課題一覧
A - 皇海山登山の文章のうち、「皇海山山頂から不動沢のコルま」で始まり「てしまえばほぼ一本道である。」まで続く部分を、「駐車場」を「駐車エリア」に置き換えて書き直してください。
B - 皇海山登山の文章をもとに、次の問いに答えてください。
(i) 追貝から皇海橋までの非舗装林道は、車でおよそ何分かかるか。
(ii) 皇海橋の両側の駐車場には、何台程度の駐車が可能か。
(iii) 一行が登山口に着いた時、小型バスは何台駐車していたか。

提示文
···
コース:皇海橋登山口8:25→不動沢のコル10:00→皇海山山頂10:55-11:30→不動沢のコル12:40→鋸山山頂13:25-13:40→不動沢のコル14:15→皇海橋登山口15:30 (所要時間7時間05分)

 皇海山山頂から不動沢のコルまでの時間は本文に記した事情で実際の倍くらいかかっている。

 栗原川林道は、吹割の滝近くの追貝から入る。非舗装林道を皇海橋まで約45分くらいである。非舗装林道としては走り易いが、かなり悪い所もある。しかし気をつければ乗用車でも充分通行可能である。

 駐車場は皇海橋の両側に3〜40台程度可能である。トイレあり。
皇海山、バックのピークは日光白根山


 ドンピシャ登山さんは沼田大間々線から栗原川林道へ入って皇海橋に向かったが、我々は追貝から入った。昔、林道入口が分からずに参ったが、今は案内が親切で車で走りながらでも見落とすことはない。林道に入ってしまえばほぼ一本道である。
 登山口の皇海橋も林道としては大きな橋で、登山口を見落すような事はない。上流に向かって左にトイレがあり右に登山口、両方に駐車スペースがある。我々が着いた時既に15〜6台の乗用車と2台の小型バスが駐車していた。
 
 
追貝原の栗原川林道入口:要所のガイドは大変分かりやすい。
···
データ抜粋
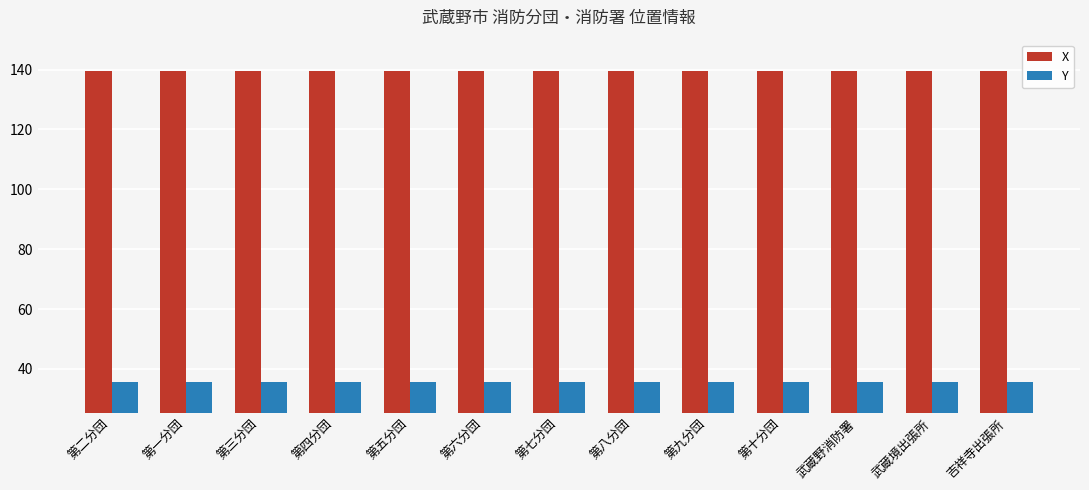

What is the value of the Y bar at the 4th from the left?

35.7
···
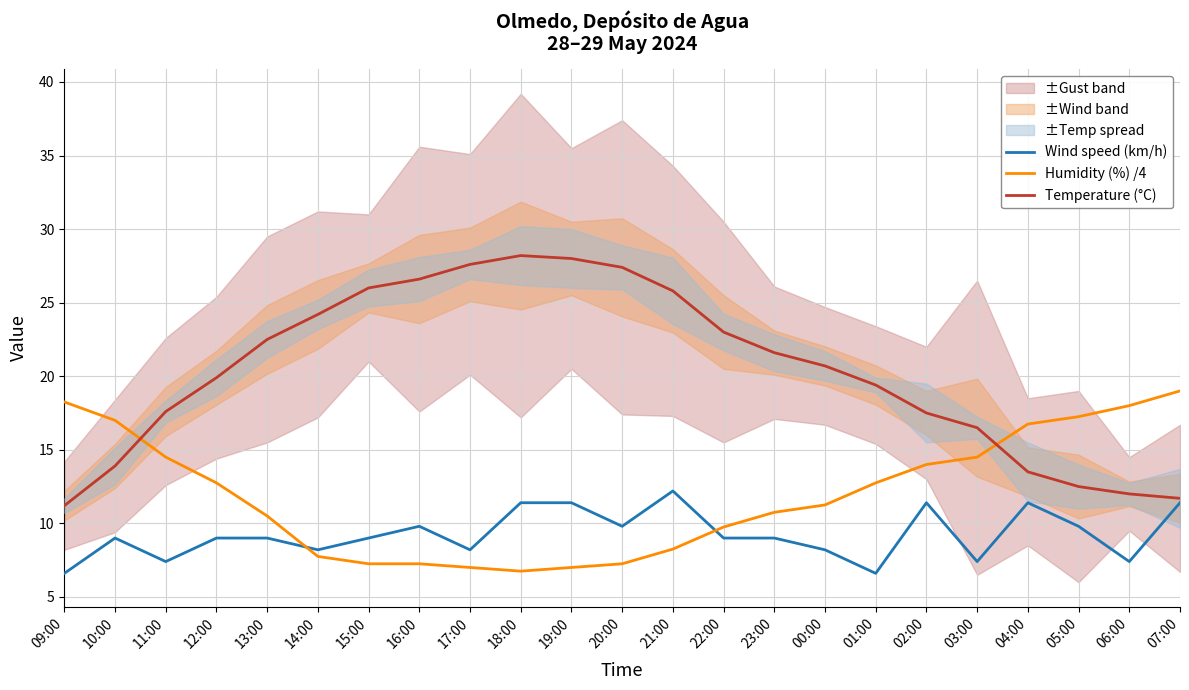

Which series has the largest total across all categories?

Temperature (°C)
···
問題の解答
A -
皇海山山頂から不動沢のコルまでの時間は本文に記した事情で実際の倍くらいかかっている。

 栗原川林道は、吹割の滝近くの追貝から入る。非舗装林道を皇海橋まで約45分くらいである。非舗装林道としては走り易いが、かなり悪い所もある。しかし気をつければ乗用車でも充分通行可能である。

 駐車エリアは皇海橋の両側に3〜40台程度可能である。トイレあり。
皇海山、バックのピークは日光白根山


 ドンピシャ登山さんは沼田大間々線から栗原川林道へ入って皇海橋に向かったが、我々は追貝から入った。昔、林道入口が分からずに参ったが、今は案内が親切で車で走りながらでも見落とすことはない。林道に入ってしまえばほぼ一本道である。

B -
(i) 約45分
(ii) 3〜40台程度
(iii) 2台